◆ Exercise details: All entries below are to be returned exactly, with pictures left out.
##############################
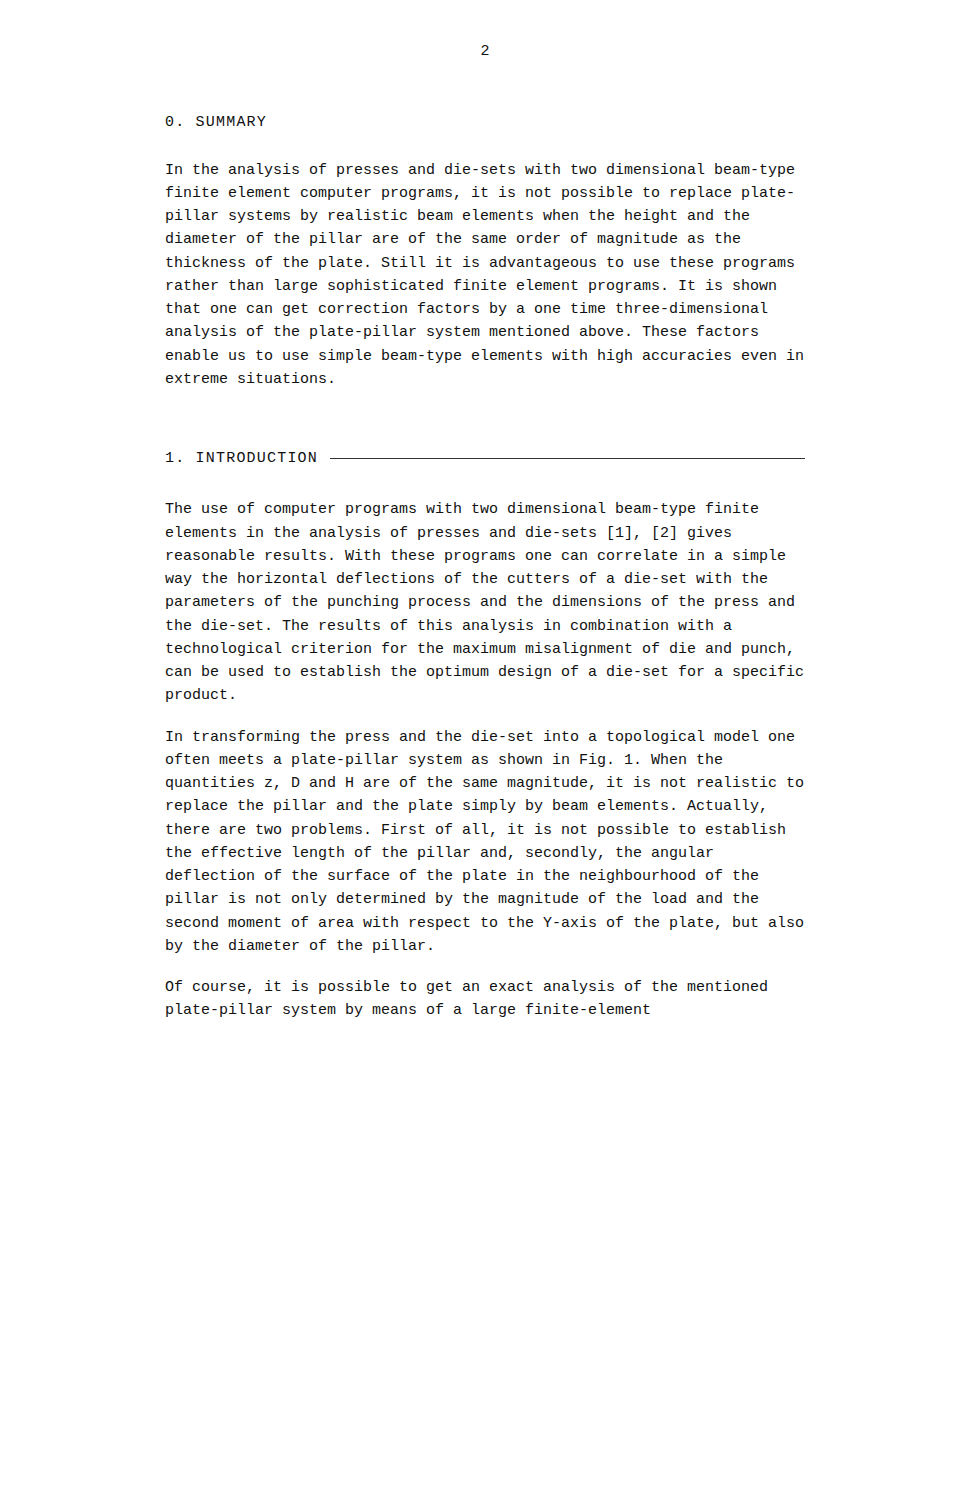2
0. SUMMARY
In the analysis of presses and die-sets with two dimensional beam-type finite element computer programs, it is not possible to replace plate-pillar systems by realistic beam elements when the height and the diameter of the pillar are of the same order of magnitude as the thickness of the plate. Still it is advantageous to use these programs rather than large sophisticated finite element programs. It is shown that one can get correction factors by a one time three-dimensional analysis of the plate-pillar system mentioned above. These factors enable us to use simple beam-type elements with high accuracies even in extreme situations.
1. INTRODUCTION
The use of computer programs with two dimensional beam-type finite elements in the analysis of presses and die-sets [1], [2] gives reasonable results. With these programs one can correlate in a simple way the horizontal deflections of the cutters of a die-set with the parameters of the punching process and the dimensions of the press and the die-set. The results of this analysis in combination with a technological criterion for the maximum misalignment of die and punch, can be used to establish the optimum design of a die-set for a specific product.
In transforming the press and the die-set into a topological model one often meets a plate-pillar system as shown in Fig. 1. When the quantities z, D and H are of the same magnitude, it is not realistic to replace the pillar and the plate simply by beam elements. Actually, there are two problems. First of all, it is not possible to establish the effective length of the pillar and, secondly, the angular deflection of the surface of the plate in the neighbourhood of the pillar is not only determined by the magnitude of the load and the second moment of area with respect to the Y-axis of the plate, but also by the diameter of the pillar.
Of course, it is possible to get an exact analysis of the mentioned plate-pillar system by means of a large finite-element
##############################
◆ Result for this task:
2
0. SUMMARY
In the analysis of presses and die-sets with two dimensional beam-type finite element computer programs, it is not possible to replace plate-pillar systems by realistic beam elements when the height and the diameter of the pillar are of the same order of magnitude as the thickness of the plate. Still it is advantageous to use these programs rather than large sophisticated finite element programs. It is shown that one can get correction factors by a one time three-dimensional analysis of the plate-pillar system mentioned above. These factors enable us to use simple beam-type elements with high accuracies even in extreme situations.
1. INTRODUCTION
The use of computer programs with two dimensional beam-type finite elements in the analysis of presses and die-sets [1], [2] gives reasonable results. With these programs one can correlate in a simple way the horizontal deflections of the cutters of a die-set with the parameters of the punching process and the dimensions of the press and the die-set. The results of this analysis in combination with a technological criterion for the maximum misalignment of die and punch, can be used to establish the optimum design of a die-set for a specific product.
In transforming the press and the die-set into a topological model one often meets a plate-pillar system as shown in Fig. 1. When the quantities z, D and H are of the same magnitude, it is not realistic to replace the pillar and the plate simply by beam elements. Actually, there are two problems. First of all, it is not possible to establish the effective length of the pillar and, secondly, the angular deflection of the surface of the plate in the neighbourhood of the pillar is not only determined by the magnitude of the load and the second moment of area with respect to the Y-axis of the plate, but also by the diameter of the pillar.
Of course, it is possible to get an exact analysis of the mentioned plate-pillar system by means of a large finite-element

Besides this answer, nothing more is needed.